___ Given data ___

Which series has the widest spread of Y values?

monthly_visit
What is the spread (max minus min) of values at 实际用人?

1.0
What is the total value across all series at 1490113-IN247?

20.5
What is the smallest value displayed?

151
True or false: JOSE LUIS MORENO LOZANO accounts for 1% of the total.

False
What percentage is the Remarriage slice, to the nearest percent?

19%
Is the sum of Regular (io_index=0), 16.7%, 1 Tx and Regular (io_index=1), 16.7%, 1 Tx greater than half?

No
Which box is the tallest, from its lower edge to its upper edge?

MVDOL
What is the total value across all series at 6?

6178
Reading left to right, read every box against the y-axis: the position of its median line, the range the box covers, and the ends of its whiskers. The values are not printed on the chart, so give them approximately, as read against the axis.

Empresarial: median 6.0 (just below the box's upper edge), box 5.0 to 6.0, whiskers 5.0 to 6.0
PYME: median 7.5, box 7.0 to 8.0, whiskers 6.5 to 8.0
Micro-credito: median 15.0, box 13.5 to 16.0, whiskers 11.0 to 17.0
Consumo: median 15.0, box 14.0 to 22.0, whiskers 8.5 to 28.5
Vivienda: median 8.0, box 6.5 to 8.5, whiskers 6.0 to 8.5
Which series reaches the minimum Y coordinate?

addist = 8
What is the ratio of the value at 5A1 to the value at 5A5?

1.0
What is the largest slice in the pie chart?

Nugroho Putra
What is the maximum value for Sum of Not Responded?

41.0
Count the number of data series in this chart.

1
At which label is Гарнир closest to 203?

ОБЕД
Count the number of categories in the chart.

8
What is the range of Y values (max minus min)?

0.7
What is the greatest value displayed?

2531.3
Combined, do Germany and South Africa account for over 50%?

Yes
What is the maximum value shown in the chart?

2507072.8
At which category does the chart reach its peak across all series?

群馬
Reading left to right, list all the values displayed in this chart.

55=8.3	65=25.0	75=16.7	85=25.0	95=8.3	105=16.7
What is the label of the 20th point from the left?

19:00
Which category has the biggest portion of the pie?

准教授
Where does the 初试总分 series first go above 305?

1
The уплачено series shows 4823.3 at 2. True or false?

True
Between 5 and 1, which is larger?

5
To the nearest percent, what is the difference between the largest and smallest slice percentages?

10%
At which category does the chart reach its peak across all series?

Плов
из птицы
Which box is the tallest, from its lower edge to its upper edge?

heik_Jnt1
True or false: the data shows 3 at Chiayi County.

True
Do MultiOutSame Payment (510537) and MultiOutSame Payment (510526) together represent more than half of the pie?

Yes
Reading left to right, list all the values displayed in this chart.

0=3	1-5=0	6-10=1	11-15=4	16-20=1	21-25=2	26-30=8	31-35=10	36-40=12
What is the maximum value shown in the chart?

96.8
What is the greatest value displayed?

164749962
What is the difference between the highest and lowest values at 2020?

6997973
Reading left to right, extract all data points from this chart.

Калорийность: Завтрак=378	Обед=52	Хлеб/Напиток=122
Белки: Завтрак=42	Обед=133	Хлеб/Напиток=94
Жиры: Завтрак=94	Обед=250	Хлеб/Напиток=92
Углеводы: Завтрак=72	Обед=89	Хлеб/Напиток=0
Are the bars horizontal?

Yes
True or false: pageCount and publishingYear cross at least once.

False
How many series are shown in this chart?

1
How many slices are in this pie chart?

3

___

Task requirements:
Please copy out every one of the entries above word for word, keeping each line as it appears.

Response below:
Which series has the widest spread of Y values?

monthly_visit
What is the spread (max minus min) of values at 实际用人?

1.0
What is the total value across all series at 1490113-IN247?

20.5
What is the smallest value displayed?

151
True or false: JOSE LUIS MORENO LOZANO accounts for 1% of the total.

False
What percentage is the Remarriage slice, to the nearest percent?

19%
Is the sum of Regular (io_index=0), 16.7%, 1 Tx and Regular (io_index=1), 16.7%, 1 Tx greater than half?

No
Which box is the tallest, from its lower edge to its upper edge?

MVDOL
What is the total value across all series at 6?

6178
Reading left to right, read every box against the y-axis: the position of its median line, the range the box covers, and the ends of its whiskers. The values are not printed on the chart, so give them approximately, as read against the axis.

Empresarial: median 6.0 (just below the box's upper edge), box 5.0 to 6.0, whiskers 5.0 to 6.0
PYME: median 7.5, box 7.0 to 8.0, whiskers 6.5 to 8.0
Micro-credito: median 15.0, box 13.5 to 16.0, whiskers 11.0 to 17.0
Consumo: median 15.0, box 14.0 to 22.0, whiskers 8.5 to 28.5
Vivienda: median 8.0, box 6.5 to 8.5, whiskers 6.0 to 8.5
Which series reaches the minimum Y coordinate?

addist = 8
What is the ratio of the value at 5A1 to the value at 5A5?

1.0
What is the largest slice in the pie chart?

Nugroho Putra
What is the maximum value for Sum of Not Responded?

41.0
Count the number of data series in this chart.

1
At which label is Гарнир closest to 203?

ОБЕД
Count the number of categories in the chart.

8
What is the range of Y values (max minus min)?

0.7
What is the greatest value displayed?

2531.3
Combined, do Germany and South Africa account for over 50%?

Yes
What is the maximum value shown in the chart?

2507072.8
At which category does the chart reach its peak across all series?

群馬
Reading left to right, list all the values displayed in this chart.

55=8.3	65=25.0	75=16.7	85=25.0	95=8.3	105=16.7
What is the label of the 20th point from the left?

19:00
Which category has the biggest portion of the pie?

准教授
Where does the 初试总分 series first go above 305?

1
The уплачено series shows 4823.3 at 2. True or false?

True
Between 5 and 1, which is larger?

5
To the nearest percent, what is the difference between the largest and smallest slice percentages?

10%
At which category does the chart reach its peak across all series?

Плов
из птицы
Which box is the tallest, from its lower edge to its upper edge?

heik_Jnt1
True or false: the data shows 3 at Chiayi County.

True
Do MultiOutSame Payment (510537) and MultiOutSame Payment (510526) together represent more than half of the pie?

Yes
Reading left to right, list all the values displayed in this chart.

0=3	1-5=0	6-10=1	11-15=4	16-20=1	21-25=2	26-30=8	31-35=10	36-40=12
What is the maximum value shown in the chart?

96.8
What is the greatest value displayed?

164749962
What is the difference between the highest and lowest values at 2020?

6997973
Reading left to right, extract all data points from this chart.

Калорийность: Завтрак=378	Обед=52	Хлеб/Напиток=122
Белки: Завтрак=42	Обед=133	Хлеб/Напиток=94
Жиры: Завтрак=94	Обед=250	Хлеб/Напиток=92
Углеводы: Завтрак=72	Обед=89	Хлеб/Напиток=0
Are the bars horizontal?

Yes
True or false: pageCount and publishingYear cross at least once.

False
How many series are shown in this chart?

1
How many slices are in this pie chart?

3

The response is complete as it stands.